News broke yesterday that a farmer in Elgin, Texas, lost fifteen cattle out of an 18-member herd, after turning them into a pasture planted with Tifton 85 grass, a popular variety noted for its high protein content and high digestibility released in 1993. It is a variety widely planted in Tennessee.
According to Jerry Abel, the owner of the 80-acre farm just east of Austin, TX, “When our trainer first heard the bellowing, he thought our pregnant heifer may be having a calf or something,” said Abel. “But when he got down here, virtually all of the steers and heifers were on the ground. Some were already dead, and the others were already in convulsions.” Fifteen of the 18 cattle turned into the pasture were dead within hours.
Initial tests on the grass showed that the grass was producing cyanide gas, killing the cattle. According to the report, USDA scientists are currently dissecting the grass to determine if a random mutation may be to blame, and what may have caused it to occur. Dr. Gary Warner, an Elgin veterinarian and cattle specialist who conducted the 15 necropsies on the dead cattle, suggested a possible link to the ongoing drought, expressing concern that it may be a combination of factors that led to the mutation. Other ranchers in the area have had their Tifton 85 fields tested, and several of the samples have tested positive for cyanide, although no other cattle are believed to have died to date.

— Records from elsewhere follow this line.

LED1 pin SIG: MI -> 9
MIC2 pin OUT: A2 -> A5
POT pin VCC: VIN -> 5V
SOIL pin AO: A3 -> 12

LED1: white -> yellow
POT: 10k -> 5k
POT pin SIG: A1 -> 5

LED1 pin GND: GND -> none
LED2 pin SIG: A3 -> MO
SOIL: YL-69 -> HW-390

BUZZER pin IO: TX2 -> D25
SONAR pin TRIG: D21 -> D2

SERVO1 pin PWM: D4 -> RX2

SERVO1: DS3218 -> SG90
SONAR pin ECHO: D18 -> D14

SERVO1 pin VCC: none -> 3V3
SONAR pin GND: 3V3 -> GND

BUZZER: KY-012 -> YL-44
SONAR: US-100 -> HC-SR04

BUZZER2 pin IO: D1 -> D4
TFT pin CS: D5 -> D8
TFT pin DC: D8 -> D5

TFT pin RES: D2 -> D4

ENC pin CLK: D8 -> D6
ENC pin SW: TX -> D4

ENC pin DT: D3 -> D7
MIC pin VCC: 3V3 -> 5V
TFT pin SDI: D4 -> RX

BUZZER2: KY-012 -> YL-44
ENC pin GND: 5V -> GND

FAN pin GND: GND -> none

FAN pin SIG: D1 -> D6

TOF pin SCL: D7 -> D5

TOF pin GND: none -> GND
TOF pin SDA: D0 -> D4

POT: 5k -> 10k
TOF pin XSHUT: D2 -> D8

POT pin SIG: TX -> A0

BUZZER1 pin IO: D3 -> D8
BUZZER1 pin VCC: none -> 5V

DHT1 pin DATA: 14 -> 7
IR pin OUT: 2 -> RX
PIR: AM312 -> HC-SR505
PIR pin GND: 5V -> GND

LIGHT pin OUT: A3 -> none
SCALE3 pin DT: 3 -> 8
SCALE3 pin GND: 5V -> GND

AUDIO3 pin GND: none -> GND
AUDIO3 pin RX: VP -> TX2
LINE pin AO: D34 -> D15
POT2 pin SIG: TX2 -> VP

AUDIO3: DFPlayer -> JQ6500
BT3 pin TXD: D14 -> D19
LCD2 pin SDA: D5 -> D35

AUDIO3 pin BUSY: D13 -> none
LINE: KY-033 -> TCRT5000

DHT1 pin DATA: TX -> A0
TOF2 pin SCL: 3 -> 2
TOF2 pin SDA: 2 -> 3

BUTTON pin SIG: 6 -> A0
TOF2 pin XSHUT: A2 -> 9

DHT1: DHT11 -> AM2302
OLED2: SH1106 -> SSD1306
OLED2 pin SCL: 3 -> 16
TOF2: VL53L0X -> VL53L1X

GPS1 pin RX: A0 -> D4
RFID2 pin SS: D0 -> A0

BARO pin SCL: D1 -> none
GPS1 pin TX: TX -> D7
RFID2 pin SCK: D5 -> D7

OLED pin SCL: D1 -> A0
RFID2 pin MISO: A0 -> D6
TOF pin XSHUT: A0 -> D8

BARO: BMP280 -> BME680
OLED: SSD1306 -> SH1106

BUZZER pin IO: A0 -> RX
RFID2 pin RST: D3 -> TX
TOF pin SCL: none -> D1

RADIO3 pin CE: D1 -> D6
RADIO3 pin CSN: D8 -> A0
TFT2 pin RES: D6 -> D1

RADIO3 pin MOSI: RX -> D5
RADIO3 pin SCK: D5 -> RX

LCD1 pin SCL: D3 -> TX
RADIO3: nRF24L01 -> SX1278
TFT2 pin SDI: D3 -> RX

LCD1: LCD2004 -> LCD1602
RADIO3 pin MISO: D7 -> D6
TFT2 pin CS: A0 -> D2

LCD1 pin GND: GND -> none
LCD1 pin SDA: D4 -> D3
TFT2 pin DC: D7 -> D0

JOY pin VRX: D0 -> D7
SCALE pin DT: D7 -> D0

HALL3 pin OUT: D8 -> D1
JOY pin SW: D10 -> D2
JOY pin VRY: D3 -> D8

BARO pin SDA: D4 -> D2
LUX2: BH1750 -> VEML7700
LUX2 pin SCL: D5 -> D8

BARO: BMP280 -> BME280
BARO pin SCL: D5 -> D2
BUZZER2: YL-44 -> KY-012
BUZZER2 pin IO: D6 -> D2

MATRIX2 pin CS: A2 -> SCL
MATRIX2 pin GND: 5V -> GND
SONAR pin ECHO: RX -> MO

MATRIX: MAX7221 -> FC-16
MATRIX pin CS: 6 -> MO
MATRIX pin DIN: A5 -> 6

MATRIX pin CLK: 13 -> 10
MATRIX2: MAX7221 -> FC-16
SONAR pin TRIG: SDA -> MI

Monsanto’s genetically modified Round-up Ready Corn, soybeans and other crops have, along with Bayer's neonicotinoid insecticides, have long been suspected in the widespread disappearance of European honeybees and other vital pollinating insects, and a study released in March also implicates Monsanto’s GM crops for recent declines in the populations of monarch butterflies. In addition, the widespread use of Round-Up has led to the creation of entire new generations of herbicide-resistant “superweeds,” which have become such an epidemic that they were a main topic of last month’s National Weed Summit.